Passage provided section start
Answer
See image:
Work Step by Step
$ \begin{array}{llll}
\text{Function:} & f(x)=-x^{2}-40x+500 & & \\
\text{coefficients} & a =-1, b=-40, c=500 & & \\
\text{coefficient a} & \text{negative, opens down} & \\ & \\
\text{Vertex} & x_{V}=-b/(2a) & y_{V}=f(-b/(2a) & \\
& x_{V}=-20 & y_{V}=900 & \\
& \bf V(-20,900) & & \\\\
\text{Line of symmetry} & x=-20 & & \\
\text{y intercept} & c=500, & \bf(0,500) & \\
\text{point symmetric to } & & & \\
\text{the y-intercept} & x=2x_{V}=-40 & \bf(-40,500)\\ & \\
\text{Zeros:} & -x^{2}-40x+500=0 & & \\
& -(x^{2}+40x-500)=0 & [50\times(-10)=500] & \\
& -(x+50)(x-10)=0 & [50+(-10)=40] & \\
& x=-50, x=10 & & \\
& \bf(-50,0), (10,0) & &
\end{array}$
Using the above information, plot the points and join with a smooth curve (parabola).
Passage provided section end
Data section section start
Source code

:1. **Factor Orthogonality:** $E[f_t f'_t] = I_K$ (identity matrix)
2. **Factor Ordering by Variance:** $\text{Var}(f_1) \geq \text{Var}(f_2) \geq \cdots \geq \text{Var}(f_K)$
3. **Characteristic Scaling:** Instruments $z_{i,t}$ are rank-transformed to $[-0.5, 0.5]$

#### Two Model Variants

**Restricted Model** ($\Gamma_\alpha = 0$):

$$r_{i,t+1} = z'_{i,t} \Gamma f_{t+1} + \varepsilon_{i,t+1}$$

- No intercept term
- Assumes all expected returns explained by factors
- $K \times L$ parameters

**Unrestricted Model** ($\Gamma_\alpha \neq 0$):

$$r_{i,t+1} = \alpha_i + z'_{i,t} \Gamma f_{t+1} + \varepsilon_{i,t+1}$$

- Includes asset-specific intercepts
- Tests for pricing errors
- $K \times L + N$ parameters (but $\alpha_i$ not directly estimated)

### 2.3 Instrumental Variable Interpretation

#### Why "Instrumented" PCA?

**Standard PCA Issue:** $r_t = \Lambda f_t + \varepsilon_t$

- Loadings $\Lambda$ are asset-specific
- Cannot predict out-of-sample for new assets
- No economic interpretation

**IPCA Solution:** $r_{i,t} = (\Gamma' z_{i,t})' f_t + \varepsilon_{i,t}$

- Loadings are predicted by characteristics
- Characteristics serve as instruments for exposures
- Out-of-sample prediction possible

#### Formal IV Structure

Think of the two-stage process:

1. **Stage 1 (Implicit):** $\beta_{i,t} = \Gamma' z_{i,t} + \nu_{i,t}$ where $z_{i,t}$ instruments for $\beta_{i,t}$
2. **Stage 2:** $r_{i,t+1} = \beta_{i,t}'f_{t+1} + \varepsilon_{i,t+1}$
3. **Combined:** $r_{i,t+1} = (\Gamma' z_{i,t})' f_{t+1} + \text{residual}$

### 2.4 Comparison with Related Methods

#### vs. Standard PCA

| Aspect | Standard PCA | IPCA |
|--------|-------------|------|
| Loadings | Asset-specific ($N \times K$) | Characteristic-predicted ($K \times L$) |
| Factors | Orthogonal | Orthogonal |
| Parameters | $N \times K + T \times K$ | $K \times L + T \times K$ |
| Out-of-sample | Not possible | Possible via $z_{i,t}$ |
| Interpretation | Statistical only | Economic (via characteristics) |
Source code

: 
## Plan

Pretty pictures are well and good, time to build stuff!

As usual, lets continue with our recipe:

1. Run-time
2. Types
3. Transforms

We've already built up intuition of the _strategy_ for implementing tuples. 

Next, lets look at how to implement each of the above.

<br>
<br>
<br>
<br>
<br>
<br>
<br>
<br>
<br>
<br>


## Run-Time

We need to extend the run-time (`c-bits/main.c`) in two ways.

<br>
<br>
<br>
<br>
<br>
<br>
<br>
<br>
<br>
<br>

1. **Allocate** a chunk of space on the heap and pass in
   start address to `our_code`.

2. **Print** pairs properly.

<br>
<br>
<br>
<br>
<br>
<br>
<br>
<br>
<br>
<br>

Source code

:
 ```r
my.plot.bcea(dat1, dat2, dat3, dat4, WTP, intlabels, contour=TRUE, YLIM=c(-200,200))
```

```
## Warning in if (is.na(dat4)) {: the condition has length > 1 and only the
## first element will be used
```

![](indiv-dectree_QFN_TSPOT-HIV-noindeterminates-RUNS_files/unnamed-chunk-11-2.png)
Data section section end
> [What this task involves]:
What vertex does the worked solution above find for f(x) = -x² - 40x + 500?

> [Answer to this task]:
V(-20, 900)